WORK TASK:
Render the lines of the records as a numbered list, leaving out any blank lines. Begin with the line containing "sche Landeszeitung, Eichsfeld)" and end with the final line of the records.

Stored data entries
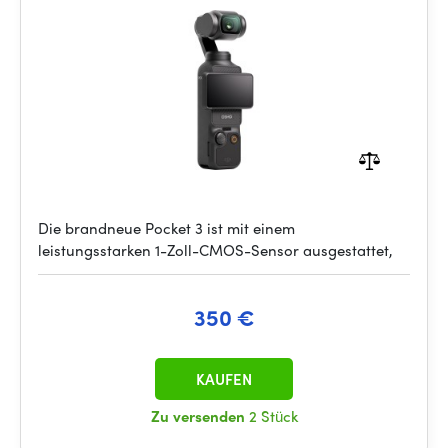
Die brandneue Pocket 3 ist mit einem
leistungsstarken 1-Zoll-CMOS-Sensor ausgestattet,
350 €
KAUFEN
Zu versenden
2 Stück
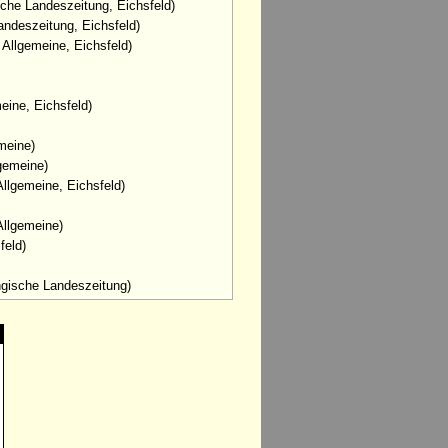
sche Landeszeitung, Eichsfeld)
andeszeitung, Eichsfeld)
r Allgemeine, Eichsfeld)
meine, Eichsfeld)
emeine)
lgemeine)
Allgemeine, Eichsfeld)
Allgemeine)
feld)
ngische Landeszeitung)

SOLUTION TO THIS PROBLEM:
1. sche Landeszeitung, Eichsfeld)
2. andeszeitung, Eichsfeld)
3. r Allgemeine, Eichsfeld)
4. meine, Eichsfeld)
5. emeine)
6. lgemeine)
7. Allgemeine, Eichsfeld)
8. Allgemeine)
9. feld)
10. ngische Landeszeitung)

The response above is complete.